İlk paragrafta bir sürü sıfatı ardı arkasına yazdım. Sadece bir tanesi büyük harflerle yazıldı. DOST. İnatla büyük harflerle yazmaya devam edeceğim. Çünkü gerçekten bunu hak ediyor. Hayatım boyunca insana yatırım yaptım. Birçoğunda kazandım. Ama beni şaşırtanlar en çok yaralayanlar oldu aynı zamanda. Olsun, onlardan da öğrendiğim şeyler var. İlişkileri sağlam olan insanların çevrelerinin kalabalık olduğunu düşünürüm hep. Yapılan yanlışları görüp, çürük yumurtaları eleyip daha sağlıklı olanlarla yollarına devam ederler. Yaşadıkları olaylarla da aralarındaki ilişkiyi daha sağlam kılarlar. Onlar birbirlerini eleştirmezler, asla problemlerini başkalarıyla çözmeye çalışmazlar. Çünkü bilirler ki yalnızca birbirlerine sahip oldukları sürece aralarındaki bağ güçlenir.
Çevremde dost diyebileceğim bir sürü insan var. Daha geçen hafta sırf şımarık bir anımda ‘’doğum günümde sizi yanımda istiyorum’’ dedim diye Trabzon’dan Ankara’ya yanıma gelen 5 arkadaşım vardı. Ankara’da kendimi bana daha güvende hissettirmek için kendi önceliklerinden vazgeçen DOST’larım var. Sırf aramızdaki yaşanmışlıklara değer verdiği için, ne kadar zaman geçerse geçsin daha dün ayrılmışız gibi birbirimize sarıldığımız DOST’larım var.

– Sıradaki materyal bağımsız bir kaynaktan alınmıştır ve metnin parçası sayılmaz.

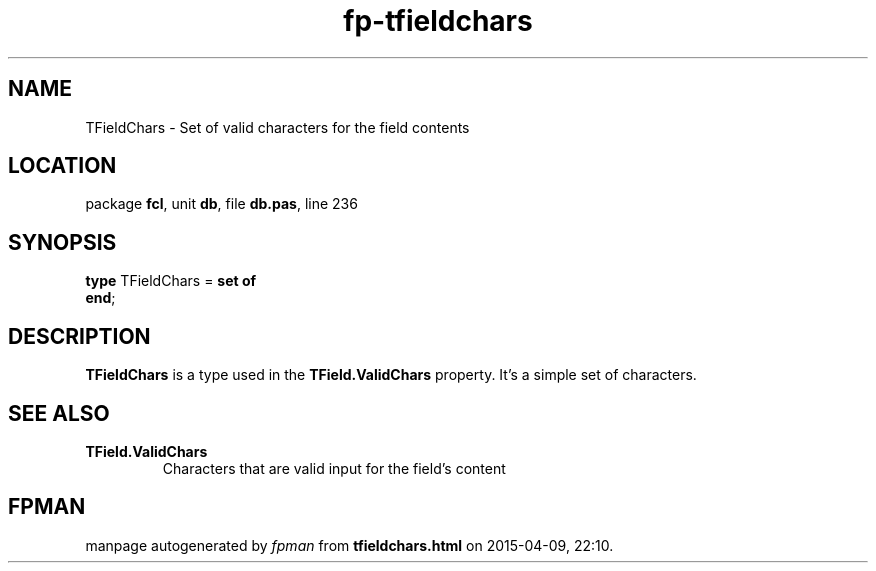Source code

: .\" file autogenerated by fpman
.TH "fp-tfieldchars" 3 "2014-03-14" "fpman" "Free Pascal Programmer's Manual"
.SH NAME
TFieldChars - Set of valid characters for the field contents
.SH LOCATION
package \fBfcl\fR, unit \fBdb\fR, file \fBdb.pas\fR, line 236
.SH SYNOPSIS
\fBtype\fR TFieldChars = \fBset of\fR
.br
\fBend\fR;
.SH DESCRIPTION
\fBTFieldChars\fR is a type used in the \fBTField.ValidChars\fR property. It's a simple set of characters.


.SH SEE ALSO
.TP
.B TField.ValidChars
Characters that are valid input for the field's content

.SH FPMAN
manpage autogenerated by \fIfpman\fR from \fBtfieldchars.html\fR on 2015-04-09, 22:10.

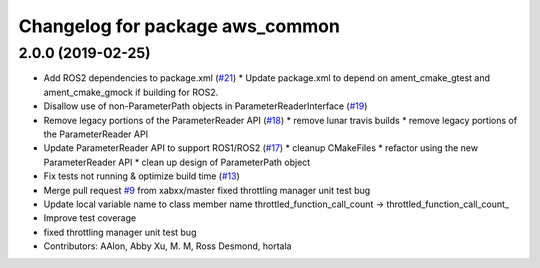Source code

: ^^^^^^^^^^^^^^^^^^^^^^^^^^^^^^^^
Changelog for package aws_common
^^^^^^^^^^^^^^^^^^^^^^^^^^^^^^^^

2.0.0 (2019-02-25)
------------------
* Add ROS2 dependencies to package.xml (`#21 <https://github.com/aws-robotics/utils-common/issues/21>`_)
  * Update package.xml to depend on ament_cmake_gtest and ament_cmake_gmock if building for ROS2.
* Disallow use of non-ParameterPath objects in ParameterReaderInterface (`#19 <https://github.com/aws-robotics/utils-common/issues/19>`_)
* Remove legacy portions of the ParameterReader API (`#18 <https://github.com/aws-robotics/utils-common/issues/18>`_)
  * remove lunar travis builds
  * remove legacy portions of the ParameterReader API
* Update ParameterReader API to support ROS1/ROS2 (`#17 <https://github.com/aws-robotics/utils-common/issues/17>`_)
  * cleanup CMakeFiles
  * refactor using the new ParameterReader API
  * clean up design of ParameterPath object
* Fix tests not running & optimize build time (`#13 <https://github.com/aws-robotics/utils-common/issues/13>`_)
* Merge pull request `#9 <https://github.com/aws-robotics/utils-common/issues/9>`_ from xabxx/master
  fixed throttling manager unit test bug
* Update local variable name to class member name
  throttled_function_call_count -> throttled_function_call_count\_
* Improve test coverage
* fixed throttling manager unit test bug
* Contributors: AAlon, Abby Xu, M. M, Ross Desmond, hortala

Ama içlerinden bir tanesi elbette en özel olanı. Uzun zamandır birbirimize sırtımızı dayayıp birçok zorluğun üstesinden geldik. Bugün bu hayatı yaşıyorsam ondan aldığım tavsiyelerin yeri çok büyük. Beraber attığımız kahkahaların sayısı çok şükür göz yaşlarımızdan daha fazla. Yaptığımız seyahatler hep muhteşemdi. Hasta olup alnımızdaki terleri silerken, yalnız hissettiğimiz gecelerde birbirimize sahip olmanın verdiği gücü bilip ona, o güce sarılıp uyuduk. Bizi çevremizde yeni tanıyanlar, hatta bir biçimde aramızdaki samimiyeti ve sağlam dostluğu duyanlar bize tek bir isimle seslenir; Ahretlik! Biz birimizde uzun zamandır aynı sıfatla seslendik Ahretlik. Bu herkese veremeyeceğiniz bir söz. Bu yazı annemden sonra birine özel olarak yazdığım ikinci yazıdır. Ve o özel kişiyi birçoğunuz tanıyorsunuz. Şener Mayda. Onun için birkaç özel cümleyle yazımı tamamlamak istiyorum.
Sevgili ahretlik varlığın ve paha biçilemez dostluğun için çok teşekkür ederim. Benim her zaman akıl hocam ve aynı anadan doğmamış olsak da hep kardeşim olarak kalacaksın. Biliyorum ki hiçbir insan ya da olay bizim aramızdaki o sağlam bağı olumsuz etkileyemeyecek, yalnızca bizi daha da güçlü kılacak. Uzak olsak da hep yan yanayız ve bunu yalnızca biz bilmiyoruz bunu bizi tanıyan herkes biliyor. İyi ki varsın ve iyi ki doğdun. Koca bir ömrü beraber geçirmemiz dileğiyle, mutlu yıllar.